Her baby, Sydney was just hours old when she was rushed into surgery.  Shauna didn't get to hold her when she was born. Doctors knew something was wrong with Sydney's heart.

"All we could see is that the right side was getting bigger and bigger from that overflow," says Shauna.

A baby born with a broken heart, while mom and dad's hearts were breaking.

"The first heart surgery wasn't so good. She coded after that one," says Shauna. "One of the first nurses who I met here looked me straight in the eyes and said, Mom, you take care of yourself. I said, ok! She said, go home, sleep tonight. I did. And I felt perfectly fine doing so because I had the cameras."

She's talking about this: tiny lenses hovering over tiny cribs capturing every move, every moment, live, on a secure feed that mom and dad can access online from the comfort of their own home.

"We had the camera on all night. Every time I would wake up, there's my Sydne," says Shauna. "We would literally watch her until we would come back."

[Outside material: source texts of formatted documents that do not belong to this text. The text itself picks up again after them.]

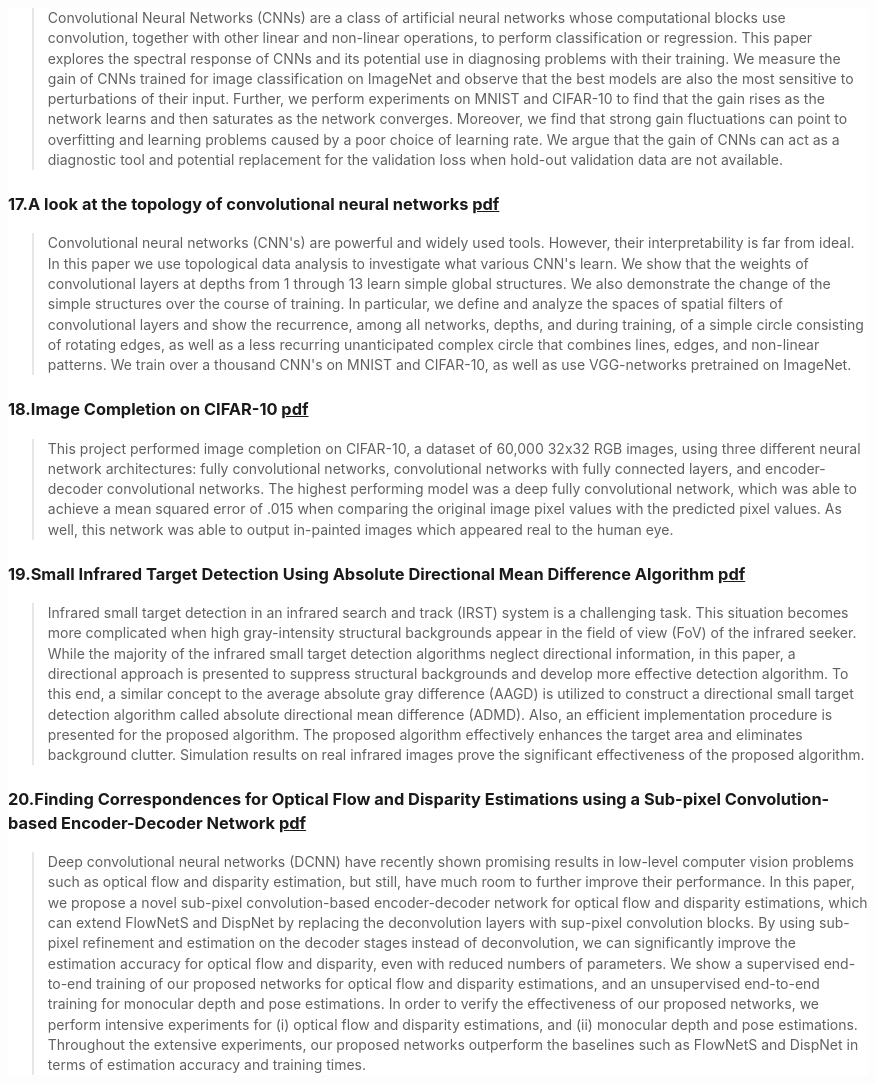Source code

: > Convolutional Neural Networks (CNNs) are a class of artificial neural networks whose computational blocks use convolution, together with other linear and non-linear operations, to perform classification or regression. This paper explores the spectral response of CNNs and its potential use in diagnosing problems with their training. We measure the gain of CNNs trained for image classification on ImageNet and observe that the best models are also the most sensitive to perturbations of their input. Further, we perform experiments on MNIST and CIFAR-10 to find that the gain rises as the network learns and then saturates as the network converges. Moreover, we find that strong gain fluctuations can point to overfitting and learning problems caused by a poor choice of learning rate. We argue that the gain of CNNs can act as a diagnostic tool and potential replacement for the validation loss when hold-out validation data are not available. 
### 17.A look at the topology of convolutional neural networks  [ pdf ](https://arxiv.org/pdf/1810.03234.pdf)
> Convolutional neural networks (CNN's) are powerful and widely used tools. However, their interpretability is far from ideal. In this paper we use topological data analysis to investigate what various CNN's learn. We show that the weights of convolutional layers at depths from 1 through 13 learn simple global structures. We also demonstrate the change of the simple structures over the course of training. In particular, we define and analyze the spaces of spatial filters of convolutional layers and show the recurrence, among all networks, depths, and during training, of a simple circle consisting of rotating edges, as well as a less recurring unanticipated complex circle that combines lines, edges, and non-linear patterns. We train over a thousand CNN's on MNIST and CIFAR-10, as well as use VGG-networks pretrained on ImageNet. 
### 18.Image Completion on CIFAR-10  [ pdf ](https://arxiv.org/pdf/1810.03213.pdf)
> This project performed image completion on CIFAR-10, a dataset of 60,000 32x32 RGB images, using three different neural network architectures: fully convolutional networks, convolutional networks with fully connected layers, and encoder-decoder convolutional networks. The highest performing model was a deep fully convolutional network, which was able to achieve a mean squared error of .015 when comparing the original image pixel values with the predicted pixel values. As well, this network was able to output in-painted images which appeared real to the human eye. 
### 19.Small Infrared Target Detection Using Absolute Directional Mean  Difference Algorithm  [ pdf ](https://arxiv.org/pdf/1810.03173.pdf)
> Infrared small target detection in an infrared search and track (IRST) system is a challenging task. This situation becomes more complicated when high gray-intensity structural backgrounds appear in the field of view (FoV) of the infrared seeker. While the majority of the infrared small target detection algorithms neglect directional information, in this paper, a directional approach is presented to suppress structural backgrounds and develop more effective detection algorithm. To this end, a similar concept to the average absolute gray difference (AAGD) is utilized to construct a directional small target detection algorithm called absolute directional mean difference (ADMD). Also, an efficient implementation procedure is presented for the proposed algorithm. The proposed algorithm effectively enhances the target area and eliminates background clutter. Simulation results on real infrared images prove the significant effectiveness of the proposed algorithm. 
### 20.Finding Correspondences for Optical Flow and Disparity Estimations using  a Sub-pixel Convolution-based Encoder-Decoder Network  [ pdf ](https://arxiv.org/pdf/1810.03155.pdf)
> Deep convolutional neural networks (DCNN) have recently shown promising results in low-level computer vision problems such as optical flow and disparity estimation, but still, have much room to further improve their performance. In this paper, we propose a novel sub-pixel convolution-based encoder-decoder network for optical flow and disparity estimations, which can extend FlowNetS and DispNet by replacing the deconvolution layers with sup-pixel convolution blocks. By using sub-pixel refinement and estimation on the decoder stages instead of deconvolution, we can significantly improve the estimation accuracy for optical flow and disparity, even with reduced numbers of parameters. We show a supervised end-to-end training of our proposed networks for optical flow and disparity estimations, and an unsupervised end-to-end training for monocular depth and pose estimations. In order to verify the effectiveness of our proposed networks, we perform intensive experiments for (i) optical flow and disparity estimations, and (ii) monocular depth and pose estimations. Throughout the extensive experiments, our proposed networks outperform the baselines such as FlowNetS and DispNet in terms of estimation accuracy and training times.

And they're not alone. A quick peek around the NICU and you'll see red lights aglow indicating someone, somewhere is watching, wishing and praying over a little life forced to fight far too soon.

"Whenever I would decide to leave, and not until late, I would go on the camera and see her crying," says Shauna. "Within a few minutes someone's already in there picking her up, rocking her."

It's overwhelming comfort at a hospital that's designed to calm every mother's insurmountable worry.  

Shauna says the nurses and staff will ask, "How's she doing? How big is she? It's a family. You're a family here."

Sydney is doing well. She'll have to have another surgery in a few months and, then, again when she's about 4 years old.